- [Travail demandé]
**a.** Répondez aux questions suivantes à partir du texte sur le Partenariat euro-méditerranéen.
(i) Quels objectifs ont été affichés en 1995 à Barcelone ?
(ii) Quel programme a vu sa mise en œuvre freinée par des problèmes de procédures ?
(iii) Quelles crises anciennes le texte cite-t-il entre parenthèses ?
**b.** Dressez la liste complète des problèmes relevés par la Commission de l’UE dans le texte sur le Partenariat euro-méditerranéen.

- [Texte du document]
****************

Dix ans de Partenariat: vers un
rééquilibrage des relations euro-méditerranéennes?
Neila AKRIMI
À
l’occasion du dixième anniversaire de la conférence de Barcelone, nous ne
devrions pas laisser passer l’occasion de tenter de dresser un bilan d’un
processus entrepris alors, le Processus de Barcelone.
Le
Partenariat euro-méditerranéen fête ses dix ans dans l’incertitude. Les
objectifs affichés en 1995 à Barcelone – croissance économique, stabilité
politique, dialogue renouvelé entre les sociétés des deux rives de la
Méditerranée – sont loin d’être remplis, même si le cadre de fonctionnement du
Partenariat semble désormais ancré dans les institutions et les esprits.
Dans un document daté
du 6 septembre 20004, la Commission de l’UE relevait les problèmes suivants
ayant affecté le processus:
-
les difficultés du
processus de paix au Moyen-Orient;
-
des procédures de
négociation et de ratification des accords d’association plus longues que
prévu;
-
un esprit de
partenariat n’ayant pas toujours abouti aux résultats escomptés en matière
de droits de l’homme;
-
les difficultés à
appliquer la politique de transition économique prévue par certains
partenaires;
-
le faible volume
des échanges sud-sud et un niveau des investissements qui reste inférieur
aux perspectives prévues;
-
la mise en œuvre
du programme MEDA freinée par des problèmes de procédures.
La
Méditerranée semble aujourd’hui redevenue un lieu d’affrontements concrets et
symboliques, aux crises anciennes (conflit israélo-palestinien, Sahara
occidental, Chypre) s’ajoutant de nouveaux défis: les effets de l’onde choc
irakienne, la montée en puissance de l’islamisme combattant, perturbent de façon
évidente le projet fédérateur euroméditerranéen. Face aux hésitations
européennes, l’activisme américain impose aujourd’hui un nouvel agenda en
Méditerranée.

****************

- [Lignes fournies]
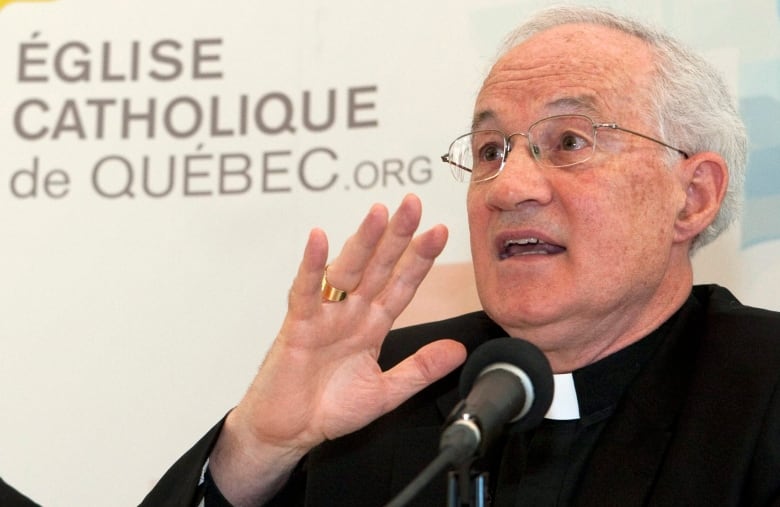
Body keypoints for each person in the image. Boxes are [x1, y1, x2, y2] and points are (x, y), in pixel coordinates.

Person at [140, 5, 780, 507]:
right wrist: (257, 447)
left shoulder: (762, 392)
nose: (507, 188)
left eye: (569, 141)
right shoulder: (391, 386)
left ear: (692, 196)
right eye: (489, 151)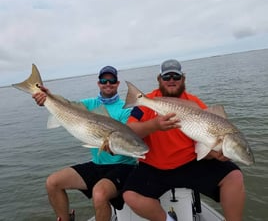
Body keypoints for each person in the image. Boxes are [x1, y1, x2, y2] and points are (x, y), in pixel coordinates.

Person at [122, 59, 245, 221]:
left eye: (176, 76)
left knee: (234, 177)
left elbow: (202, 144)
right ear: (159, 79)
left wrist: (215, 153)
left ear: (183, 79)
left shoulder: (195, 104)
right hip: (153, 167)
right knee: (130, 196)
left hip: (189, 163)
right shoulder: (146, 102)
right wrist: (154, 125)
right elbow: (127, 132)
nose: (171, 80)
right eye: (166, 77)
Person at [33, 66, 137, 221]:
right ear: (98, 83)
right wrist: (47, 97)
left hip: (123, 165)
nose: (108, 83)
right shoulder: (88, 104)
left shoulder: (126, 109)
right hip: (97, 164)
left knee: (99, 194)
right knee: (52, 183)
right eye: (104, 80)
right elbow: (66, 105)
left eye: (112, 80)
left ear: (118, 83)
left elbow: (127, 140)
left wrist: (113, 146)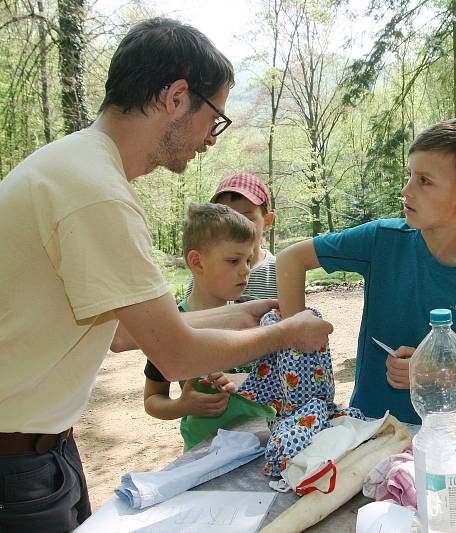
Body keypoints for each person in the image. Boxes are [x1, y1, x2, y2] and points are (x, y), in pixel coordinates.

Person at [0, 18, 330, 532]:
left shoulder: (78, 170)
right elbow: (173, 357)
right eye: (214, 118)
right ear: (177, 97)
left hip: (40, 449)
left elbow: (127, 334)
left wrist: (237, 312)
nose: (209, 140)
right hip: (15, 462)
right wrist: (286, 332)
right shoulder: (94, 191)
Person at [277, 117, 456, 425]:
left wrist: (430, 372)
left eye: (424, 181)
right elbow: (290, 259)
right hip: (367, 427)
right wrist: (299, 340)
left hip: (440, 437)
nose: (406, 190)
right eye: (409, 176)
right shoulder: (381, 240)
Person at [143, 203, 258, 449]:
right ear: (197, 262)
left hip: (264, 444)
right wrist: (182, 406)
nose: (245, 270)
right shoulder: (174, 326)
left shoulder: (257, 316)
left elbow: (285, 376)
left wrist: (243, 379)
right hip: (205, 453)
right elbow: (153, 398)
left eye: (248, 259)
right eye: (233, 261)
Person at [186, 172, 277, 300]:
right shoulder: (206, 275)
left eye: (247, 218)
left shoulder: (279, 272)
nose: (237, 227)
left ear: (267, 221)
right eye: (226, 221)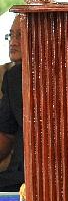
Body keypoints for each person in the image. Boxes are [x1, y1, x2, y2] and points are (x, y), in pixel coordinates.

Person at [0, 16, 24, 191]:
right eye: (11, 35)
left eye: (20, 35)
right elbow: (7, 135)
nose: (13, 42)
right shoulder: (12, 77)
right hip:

****************

- [Réponses attendues]
**a.**
(i) La croissance économique, la stabilité politique et un dialogue renouvelé entre les sociétés des deux rives de la Méditerranée.
(ii) Le programme MEDA.
(iii) Le conflit israélo-palestinien, le Sahara occidental et Chypre.

**b.**
- les difficultés du processus de paix au Moyen-Orient ;
- des procédures de négociation et de ratification des accords d’association plus longues que prévu ;
- un esprit de partenariat n’ayant pas toujours abouti aux résultats escomptés en matière de droits de l’homme ;
- les difficultés à appliquer la politique de transition économique prévue par certains partenaires ;
- le faible volume des échanges sud-sud et un niveau des investissements qui reste inférieur aux perspectives prévues ;
- la mise en œuvre du programme MEDA freinée par des problèmes de procédures.